**Activities**
1/ In the case summary, swap "nolo contendere" for "no contest" and write out the passage between "United States v." and "was unfairly prejudicial.", inclusive.
2/ According to the case summary, what was the name of the non-existent business in whose name Flowers submitted a claim?

### Text passage

United States v. Albert Flowers, Jr.
664 F. App'x 887
| 11th Cir. | 2016Background
- Albert Flowers Jr. was convicted of wire fraud for submitting fraudulent claims to the Gulf Coast Claims Facility (GCCF) after the Deepwater Horizon spill, including a claim in the name of a non-existent business, "Flowers Clean Up Service."
- The government moved to admit Flowers’s prior Florida unemployment-fraud conviction as evidence; it argued the conviction was intrinsic to the charged scheme because the wire-fraud claims omitted sources of income.
- Flowers conceded the underlying facts giving rise to the unemployment-fraud conviction were admissible but objected to admission of the judgment reflecting a nolo contendere plea, arguing it could not be used as an admission, was cumulative, and was unfairly prejudicial.

######
### The data

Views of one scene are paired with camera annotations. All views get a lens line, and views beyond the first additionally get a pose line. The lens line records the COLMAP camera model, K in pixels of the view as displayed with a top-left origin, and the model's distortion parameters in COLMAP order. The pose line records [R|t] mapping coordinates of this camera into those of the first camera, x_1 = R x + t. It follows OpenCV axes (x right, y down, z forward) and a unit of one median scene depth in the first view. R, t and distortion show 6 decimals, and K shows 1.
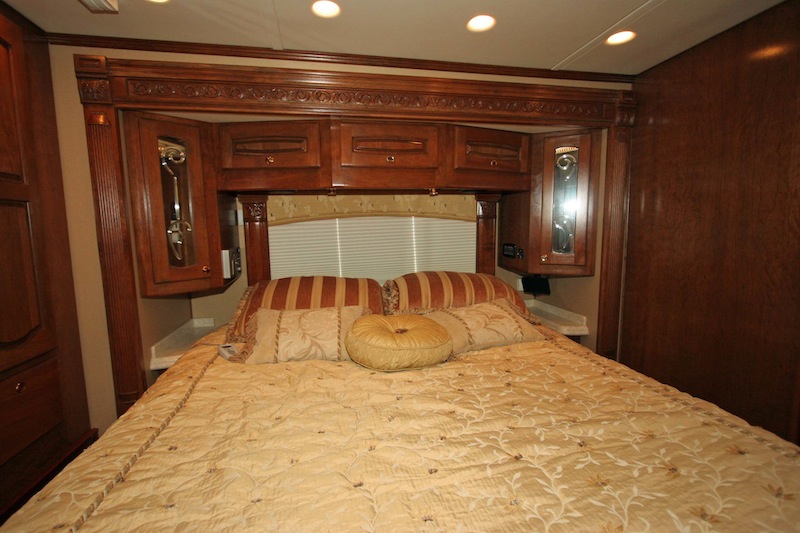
lens RADIAL K [[367.8, 0, 395.8], [0, 367.8, 269.8], [0, 0, 1]] dist [-0.015819, 0.002180]
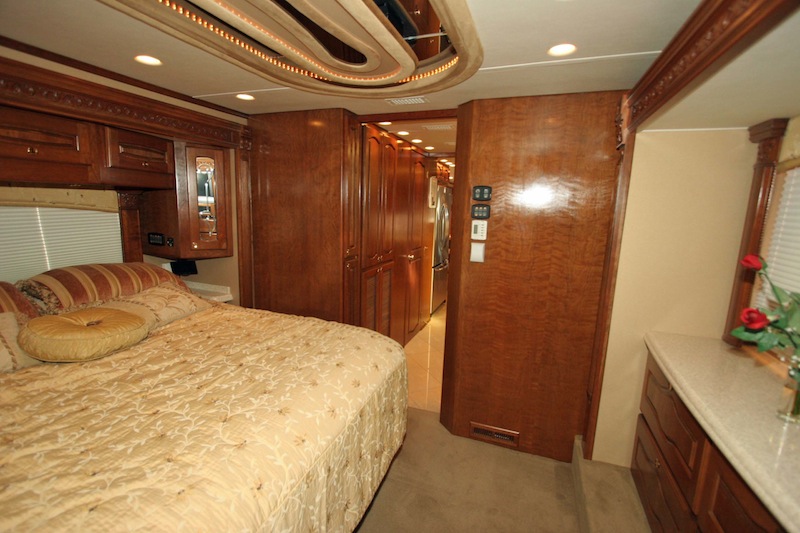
lens RADIAL K [[367.8, 0, 400.0], [0, 367.8, 265.2], [0, 0, 1]] dist [-0.015819, 0.002180]
pose [[0.521235, -0.105375, 0.846883, -0.367781], [0.056659, 0.994431, 0.088861, -0.044569], [-0.851531, 0.001666, 0.524302, -0.305419]]
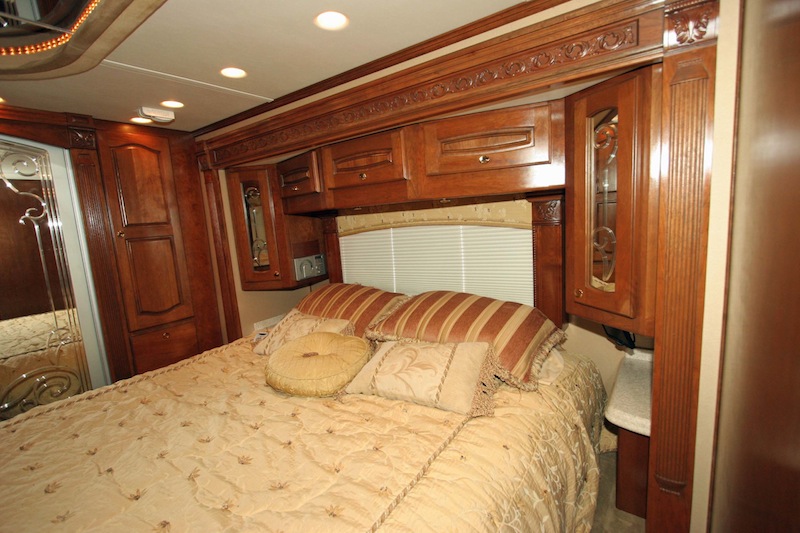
lens RADIAL K [[367.8, 0, 396.5], [0, 367.8, 271.4], [0, 0, 1]] dist [-0.015819, 0.002180]
pose [[0.680967, 0.082807, -0.727617, 0.839712], [-0.024645, 0.995615, 0.090242, -0.154776], [0.731899, -0.043520, 0.680022, 0.433069]]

######

**Results for the exercise**
1/
United States v. Albert Flowers, Jr.
664 F. App'x 887
| 11th Cir. | 2016Background
- Albert Flowers Jr. was convicted of wire fraud for submitting fraudulent claims to the Gulf Coast Claims Facility (GCCF) after the Deepwater Horizon spill, including a claim in the name of a non-existent business, "Flowers Clean Up Service."
- The government moved to admit Flowers’s prior Florida unemployment-fraud conviction as evidence; it argued the conviction was intrinsic to the charged scheme because the wire-fraud claims omitted sources of income.
- Flowers conceded the underlying facts giving rise to the unemployment-fraud conviction were admissible but objected to admission of the judgment reflecting a no contest plea, arguing it could not be used as an admission, was cumulative, and was unfairly prejudicial.

2/ Flowers Clean Up Service